Natürlich könnte man auf die Entscheidungen der Strukturkommission (Kohlekommission) Ende des Jahres warten. Das würde keinen Zacken aus der Krone brechen. Es wäre auch klug. Doch ehrlich: Sollte die Kohlekommission ein Datum für das Ende der Braunkohle festlegen, dass die Rodung des Hambacher Forstes dennoch möglich oder gar notwendig macht: Würden die Gegner dann nicht mehr protestieren, es gar akzeptieren?

Und das ist das Problem: Die Akzeptanz von getroffenen Entscheidungen – in welchen Formaten auch immer. Hier mischen sich Hilflosigkeit, Ohnmacht, Wut, Kränkungen und Demütigungen mit der aktiven Gestaltung von Zukunft für ein Gemeinwesen. Es wird immer schwieriger, Menschen an den Rändern, aber auch in der Mitte der Gesellschaft zu erreichen. Das Tempo der Veränderungen und die vielfältigen sowie komplexen Herausforderungen der Zukunft sind für die allermeisten Menschen intellektuell kaum noch nachvollziehbar. Das Vertrauen in die handelnden politischen Akteure, Probleme anzupacken und zu lösen, schwindet dramatisch. Wer redet noch über das jahrelange Milliardengrab des Berliner Flughafens?

Wir spüren das in den geopolitischen Fragen der Migration, die weltweit noch zunehmen wird, allein weil sich die Bevölkerung in Afrika zum Beispiel bis 2050 verdoppeln wird. Wir spüren das aber auch in der Frage eines aktiven Klimaschutzes, wo es ja nicht an gut gemeinten Zielsetzungen mangelt, sondern an der Umsetzung geeigneter Maßnahmen. Und machen wir uns nichts vor: Die Braunkohle allein wird nicht ausreichen, die Veränderungen des weltweiten Klimas positiv zu beeinflussen.

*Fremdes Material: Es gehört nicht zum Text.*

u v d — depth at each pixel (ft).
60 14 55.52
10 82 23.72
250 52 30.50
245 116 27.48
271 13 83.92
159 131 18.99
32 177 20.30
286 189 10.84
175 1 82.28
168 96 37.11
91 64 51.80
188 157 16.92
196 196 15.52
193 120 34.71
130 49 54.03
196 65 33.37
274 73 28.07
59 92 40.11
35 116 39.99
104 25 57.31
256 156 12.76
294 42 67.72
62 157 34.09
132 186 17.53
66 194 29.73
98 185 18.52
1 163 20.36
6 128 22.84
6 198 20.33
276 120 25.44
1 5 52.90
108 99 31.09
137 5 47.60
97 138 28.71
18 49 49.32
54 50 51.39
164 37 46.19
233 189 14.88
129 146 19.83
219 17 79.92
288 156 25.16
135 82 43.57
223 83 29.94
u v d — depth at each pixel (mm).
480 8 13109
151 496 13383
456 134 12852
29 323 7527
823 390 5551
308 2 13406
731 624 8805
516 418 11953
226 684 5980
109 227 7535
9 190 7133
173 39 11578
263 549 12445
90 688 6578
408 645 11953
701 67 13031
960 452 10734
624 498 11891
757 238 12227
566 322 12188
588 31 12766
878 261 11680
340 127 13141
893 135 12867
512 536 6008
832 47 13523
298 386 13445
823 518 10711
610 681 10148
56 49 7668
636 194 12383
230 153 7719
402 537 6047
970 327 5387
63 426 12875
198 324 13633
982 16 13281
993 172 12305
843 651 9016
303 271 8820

Bei allem Frust und aller Wut: Bedenken wir, woran wir gerade rütteln: an den Grundfesten unseres Rechtsstaates. Mein Recht hört da auf, wo das Recht des anderen beginnt. Dazu zählt das Recht auf körperliche Unversehrtheit eines geflüchteten Menschen, aber auch das Recht auf Eigentum eines Unternehmens. Das Recht auf Demonstrationsfreiheit in Chemnitz oder im Hambacher Forst hat auch das stets zu berücksichtigen.